WHAT THE EXERCISE ASKS: Print the listing below from its opening line through the line holding "left eye: (569, 127)", both ends included.

DATA FOR REVIEW:
========

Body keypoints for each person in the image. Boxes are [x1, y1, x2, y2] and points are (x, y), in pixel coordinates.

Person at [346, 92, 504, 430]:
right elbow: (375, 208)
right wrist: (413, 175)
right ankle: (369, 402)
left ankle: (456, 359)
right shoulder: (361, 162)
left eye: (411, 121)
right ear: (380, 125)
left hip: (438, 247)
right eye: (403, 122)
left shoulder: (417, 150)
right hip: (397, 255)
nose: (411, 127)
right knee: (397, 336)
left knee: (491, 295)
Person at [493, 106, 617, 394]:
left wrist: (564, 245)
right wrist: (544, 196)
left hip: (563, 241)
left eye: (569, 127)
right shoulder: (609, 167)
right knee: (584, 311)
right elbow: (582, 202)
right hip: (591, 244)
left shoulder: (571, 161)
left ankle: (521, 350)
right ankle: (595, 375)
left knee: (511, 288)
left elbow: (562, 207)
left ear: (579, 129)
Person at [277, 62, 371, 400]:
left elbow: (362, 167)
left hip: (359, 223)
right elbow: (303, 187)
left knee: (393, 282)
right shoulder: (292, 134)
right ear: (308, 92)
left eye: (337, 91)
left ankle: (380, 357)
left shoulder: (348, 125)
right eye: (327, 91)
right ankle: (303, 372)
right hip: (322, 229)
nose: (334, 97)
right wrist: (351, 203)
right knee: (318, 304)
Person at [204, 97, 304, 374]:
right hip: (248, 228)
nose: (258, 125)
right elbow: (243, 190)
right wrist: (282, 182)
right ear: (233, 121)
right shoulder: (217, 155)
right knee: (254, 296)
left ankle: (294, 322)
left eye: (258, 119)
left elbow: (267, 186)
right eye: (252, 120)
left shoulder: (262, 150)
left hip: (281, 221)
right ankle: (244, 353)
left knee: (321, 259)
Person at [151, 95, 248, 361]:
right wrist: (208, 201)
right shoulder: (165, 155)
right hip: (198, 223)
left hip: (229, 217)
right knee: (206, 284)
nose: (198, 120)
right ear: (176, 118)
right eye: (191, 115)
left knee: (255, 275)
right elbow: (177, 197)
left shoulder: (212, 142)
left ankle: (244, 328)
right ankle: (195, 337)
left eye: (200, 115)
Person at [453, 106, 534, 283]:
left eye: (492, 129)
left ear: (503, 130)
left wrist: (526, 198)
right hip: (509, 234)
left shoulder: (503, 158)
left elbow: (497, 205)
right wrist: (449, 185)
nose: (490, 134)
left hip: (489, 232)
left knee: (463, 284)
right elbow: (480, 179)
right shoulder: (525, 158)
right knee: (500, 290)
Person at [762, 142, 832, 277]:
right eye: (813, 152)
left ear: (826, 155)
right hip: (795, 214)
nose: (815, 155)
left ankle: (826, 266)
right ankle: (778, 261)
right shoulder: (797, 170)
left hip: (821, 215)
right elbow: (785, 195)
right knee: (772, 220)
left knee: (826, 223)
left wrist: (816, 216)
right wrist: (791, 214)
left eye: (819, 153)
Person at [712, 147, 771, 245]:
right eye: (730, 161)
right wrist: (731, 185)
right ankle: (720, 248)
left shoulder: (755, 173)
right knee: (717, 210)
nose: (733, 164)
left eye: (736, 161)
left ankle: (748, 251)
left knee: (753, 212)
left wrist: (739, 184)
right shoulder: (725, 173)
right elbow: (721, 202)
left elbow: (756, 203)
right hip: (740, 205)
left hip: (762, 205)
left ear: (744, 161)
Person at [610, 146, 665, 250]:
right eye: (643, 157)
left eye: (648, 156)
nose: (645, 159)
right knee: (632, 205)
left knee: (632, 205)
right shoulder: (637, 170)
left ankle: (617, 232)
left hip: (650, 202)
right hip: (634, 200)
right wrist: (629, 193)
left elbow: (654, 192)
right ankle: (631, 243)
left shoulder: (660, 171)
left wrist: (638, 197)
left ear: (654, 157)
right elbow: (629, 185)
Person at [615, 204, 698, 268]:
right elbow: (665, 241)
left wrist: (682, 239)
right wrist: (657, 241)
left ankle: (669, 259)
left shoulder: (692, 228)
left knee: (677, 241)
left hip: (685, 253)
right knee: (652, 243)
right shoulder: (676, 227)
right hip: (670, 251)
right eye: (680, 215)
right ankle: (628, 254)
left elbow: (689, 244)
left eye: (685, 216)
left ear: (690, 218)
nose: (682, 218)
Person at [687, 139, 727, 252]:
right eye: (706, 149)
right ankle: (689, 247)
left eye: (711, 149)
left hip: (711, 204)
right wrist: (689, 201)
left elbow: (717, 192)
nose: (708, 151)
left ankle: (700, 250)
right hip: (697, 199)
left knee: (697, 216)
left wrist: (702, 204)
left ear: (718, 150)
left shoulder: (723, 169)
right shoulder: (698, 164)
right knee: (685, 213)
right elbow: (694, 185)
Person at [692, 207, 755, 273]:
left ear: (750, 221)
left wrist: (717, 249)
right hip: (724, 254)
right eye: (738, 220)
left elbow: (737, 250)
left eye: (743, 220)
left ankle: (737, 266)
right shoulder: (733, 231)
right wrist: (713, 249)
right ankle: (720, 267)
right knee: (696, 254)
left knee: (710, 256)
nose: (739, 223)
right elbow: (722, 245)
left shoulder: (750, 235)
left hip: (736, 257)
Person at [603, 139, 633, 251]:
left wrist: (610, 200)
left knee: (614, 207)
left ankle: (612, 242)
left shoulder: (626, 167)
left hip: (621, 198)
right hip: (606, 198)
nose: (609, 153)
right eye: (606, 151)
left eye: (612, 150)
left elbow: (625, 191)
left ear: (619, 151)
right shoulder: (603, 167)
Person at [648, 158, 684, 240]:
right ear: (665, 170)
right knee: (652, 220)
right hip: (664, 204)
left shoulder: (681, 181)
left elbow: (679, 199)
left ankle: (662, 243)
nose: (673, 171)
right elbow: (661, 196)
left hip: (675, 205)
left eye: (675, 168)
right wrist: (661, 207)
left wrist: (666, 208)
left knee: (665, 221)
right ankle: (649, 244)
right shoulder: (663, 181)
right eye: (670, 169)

========

ANSWER AREA:
Body keypoints for each person in the image. Boxes are [x1, y1, x2, y2] and points are (x, y), in pixel coordinates.

Person at [346, 92, 504, 430]:
right elbow: (375, 208)
right wrist: (413, 175)
right ankle: (369, 402)
left ankle: (456, 359)
right shoulder: (361, 162)
left eye: (411, 121)
right ear: (380, 125)
left hip: (438, 247)
right eye: (403, 122)
left shoulder: (417, 150)
right hip: (397, 255)
nose: (411, 127)
right knee: (397, 336)
left knee: (491, 295)
Person at [493, 106, 617, 394]:
left wrist: (564, 245)
right wrist: (544, 196)
left hip: (563, 241)
left eye: (569, 127)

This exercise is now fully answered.